Principles to evaluate the value of your business

What is the value of my business? This is a very common question we are asked as Business Advisers and one that requires a high level of skill and experience to answer, it is also one that would be asked more often depending on the outcome of the proposed CGT (capital gains tax).   

You can value a house based on its condition, its location, the number of rooms and the amount comparable properties have sold for. You can value a painting on the reputation of the artist, the quality of the painting and auction prices for similar works. 

But these are tangible values and, while most businesses have things that can be discreetly measured there are many intangibles too, from copyright and intellectual property to brands and patents, and many other business assets that can add to a company's value. 

Suffice it to say, there is no simple formula to determine the value of your business.  Valuing a business is a very difficult calculation for any valuer to make unless market conditions are perfect – that is, where there is a true market base with buyers and sellers regularly entering into similar transactions.  

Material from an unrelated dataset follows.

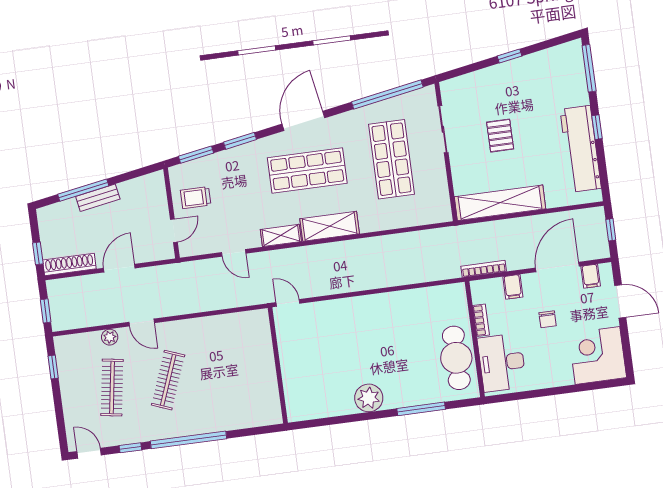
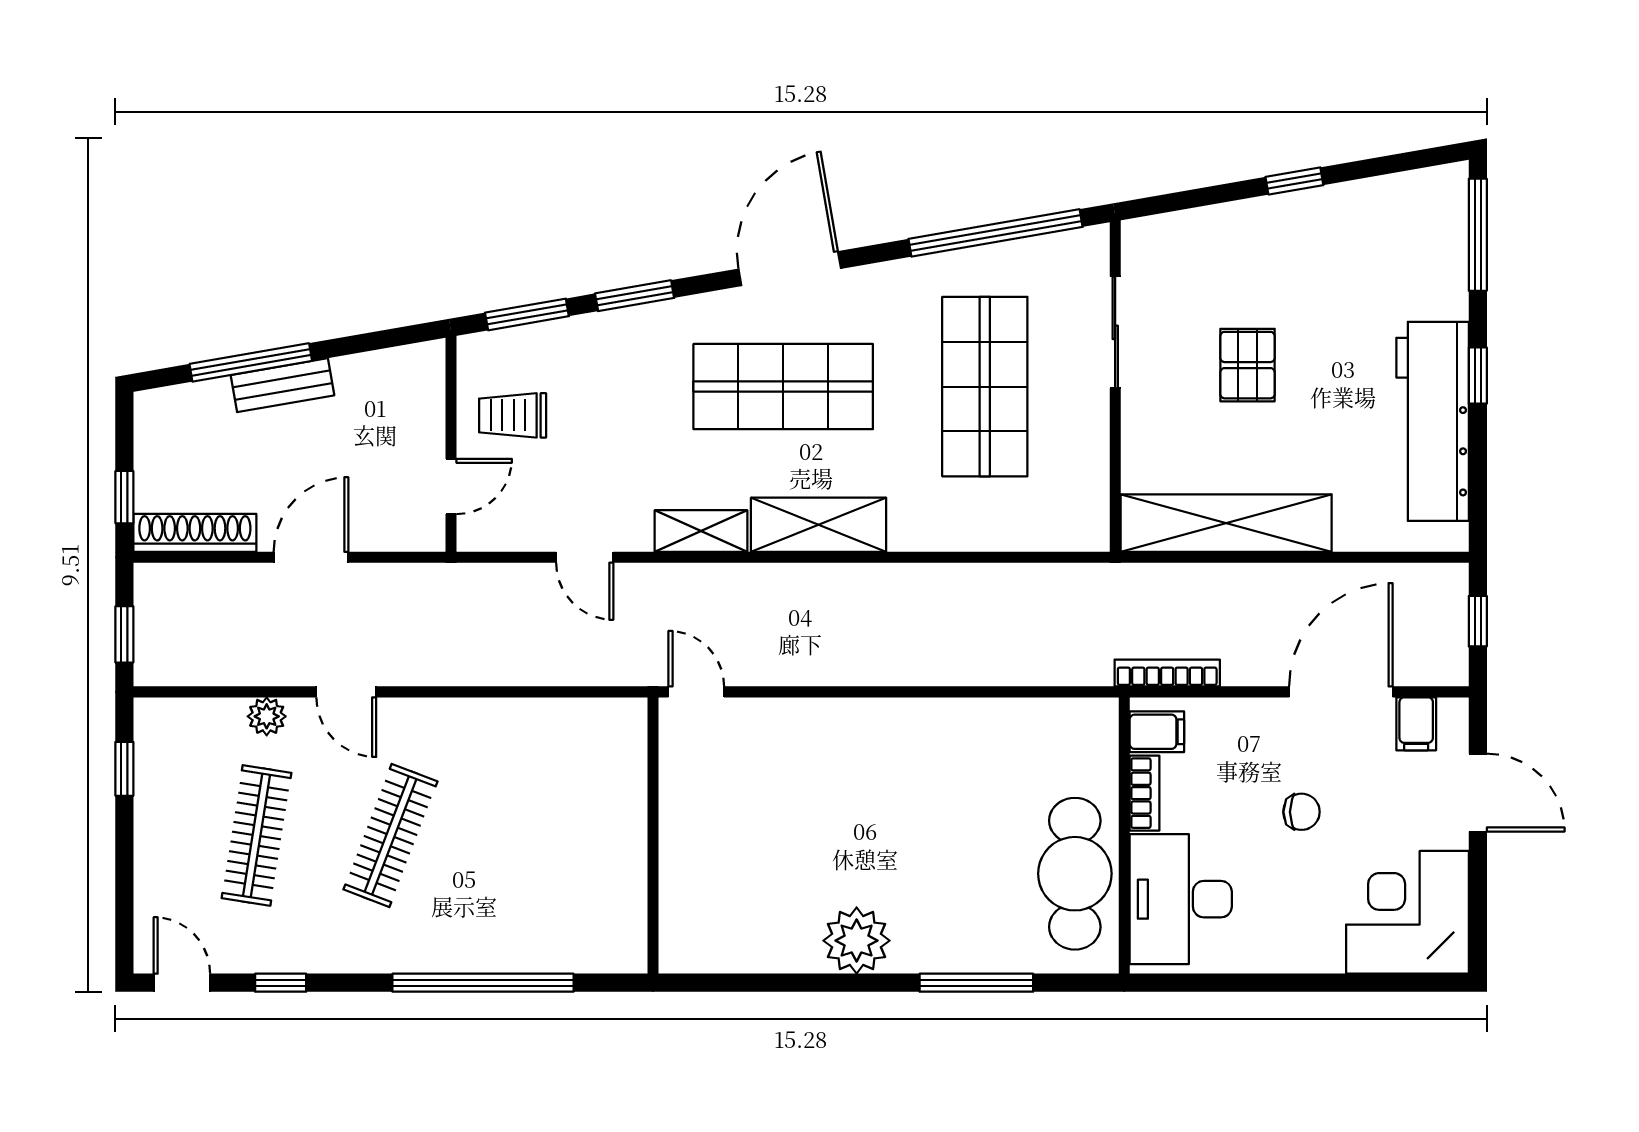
filing cabinet: (513, 287) -> (1157, 732), moved, turned -90
chair: (548, 319) -> (1301, 812), turned -90
window: (188, 440) -> (483, 983), moved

However, markets are volatile. So getting an accurate valuation of your business relies on choosing a skilled valuer – someone with the ability to combine knowledge and experience with application of valuation principles to come up with an ‘opinion’ on the value of the business.  

To give you an idea of what is involved, following are some of the key accepted principles a valuer will use: 

A hypothetical market place. 

Here, the valuer considers the valuation in terms of a willing but not anxious seller and willing but not anxious buyer, with both possessing similar facts and in friendly negotiation.  

Income stream 

A business’s value is determined by the income stream it will generate, either from the profits/ cashflow of the business or from the ultimate realisation of the assets of the business.  Determining the future maintainable profits (FMP) of the business is therefore a critical component of the valuation process.  To determine the FMP the valuer must not only look at historic events, but look at trends to provide a guide to the future. 

Appropriate Multiple 

Once the FMP is determined the valuer must determine an appropriate multiple to apply to it. The multiple represents the risk profile of the business.  The lower the multiple the higher the risk profile of the business.  As an example there may be two businesses which generate a profit of $200,000 per annum.  Business A could have a diverse customer base, a strong management team and good reputation in the market place, while Business B could be heavily reliant on 1 customer and only have traded for a year.  A prudent purchaser would be prepared to pay a greater price for Business A than for Business B.  The multiple applied to the FMP of Business A would therefore be greater than Business B.  

Underlying Business Assets 

Having considered the FMP and appropriate multiple for the business the valuer must then consider the result in light of the underlying assets of the business.  If a figure results in a value significantly less than the underlying net tangible assets of the business, the valuer should then consider the merits of a notional liquidation valuation.  Whereas if a figure results in a value significantly higher than the underlying net tangible assets, the valuer should  consider the level and appropriateness of the resulting goodwill element. 

Despite these principles, the valuation of any business/ company is actually more like an art than a science. It requires the ability to take into account all surrounding business facts along with knowledge of the sector, precedents and risks - all while making judgment calls along the way. 

Quite simply, if you’re after an accurate assessment of the value of your business – make sure the valuer is experienced!